Trace doesn’t say anything. I wish he would. It’s left this awkward air hanging around us. I can’t keep my sigh to myself as I move to my disaster of a closet. I shouldn’t even be nervous. It’s no

t like I’m actually moving in. I’m crashing at his place until I can find another apartment. But what is to be expected during this time?

Does he want any rent money? Does he want help with the groceries? Cleaning the house? Should I stay out of his way and in my room for the most part? Is he going to give me a key that I’ll have to turn right around and return it? Is there a deadline on how long I can stay? I have a feeling we’ll just figure this stuff out as we go.

Though it shouldn’t be surprising based on how little I actually own, we finish before the night is through. We load up our vehicles and start transporting my stuff. The guest bedroom is quickly filled with bins. At least I’ll be able to unpack about half of it, which are necessities. I’ll drop off my key tomorrow.

“Want me to help you unpack?” Trace asks from the doorway of the guest bedroom.

“No, that’s okay. If I do it all, I’ll know where everything is.”

“All right. I’ll cook dinner then.”

He leaves me to my own devices, and I get started. By the time I’m finished, so is he.

“You’ve been quiet all day,” he says once we’re seated at the table.

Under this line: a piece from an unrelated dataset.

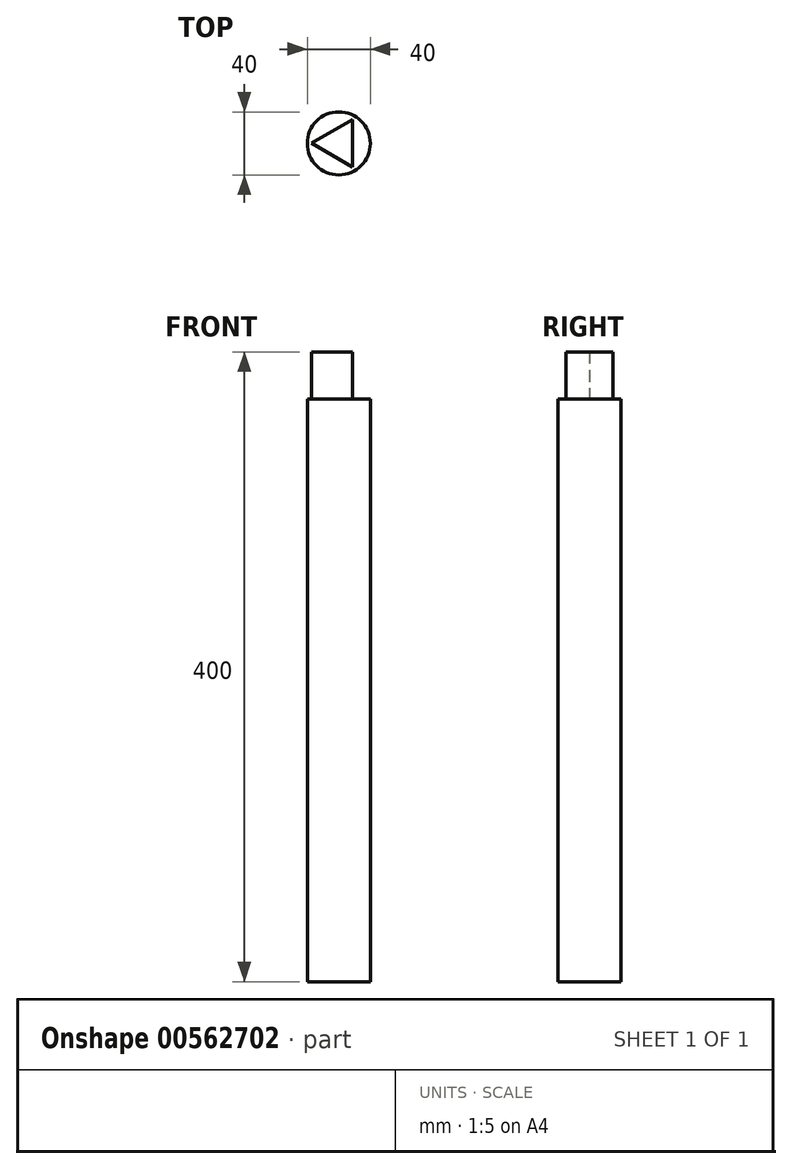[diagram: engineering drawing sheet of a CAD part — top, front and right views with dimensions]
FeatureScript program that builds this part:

I shrug. “Haven’t had anything to say. You’ve been quiet, too,” I point out.

“You seemed to be lost in your head.”

“Noticed that, huh?”

“All I did was pay attention.”

I roll my eyes; why, I don’t know. “Can we just eat, lay in the recliner, and then call it a night?”

“Of course.”

And let me just say, I didn’t realize how much I missed lying in this chair with him. Even Trace releases a little happy sigh. This is probably the first time we’re lying here and it’s not because we’ve had shit days or feel crummy. Trace is trailing his knuckles up and down my back. He’ll lull me to sleep here shortly if he keeps on.

His voice rumbles, rousing me from my light doze. “I’m glad you’re here.”

“Thanks for helping me out.”

He hums in response. Moments like these are what keeps me calm. What makes me trust him again. It’s just so easy when it’s like this. Same thing when he set it up for us to have a massage and then finish date night here outside under the stars. It’s these perfect moments. These are the moments I need to cling to during the times of panic and hesitation. I need to remind myself that I do want this to work. Trace wants that too, and he’s said he’s not going anywhere.

“Let’s go to bed.”

Based on his voice and how his hand had all but stopped moving along my back, I know he was dozing off, too. He tells Lily to go out and starts his nightly routine of locking the doors and turning off the lights as I head to the guest bedroom. It feels weird to get ready for bed in here and in the guest bathroom. When Lily trots by, she stops and sits at the threshold of the guest bedroom. She seems confused as to why I’m in here and not in there with Trace. I hear his footsteps, so I hurry to turn off the light and climb into bed.

I want to avoid the awkward goodnight. And it will be awkward. I’ve never slept in here. I need to find a place soon, so we can get back to normal. I stop breathing when the footsteps stop because they didn’t pass by my room.

“Go on,” I hear him say quietly and two seconds later, Lily jumps onto my bed. That’s when I hear him walking away to his room. My eyes flutter closed, and soon, I’m asleep.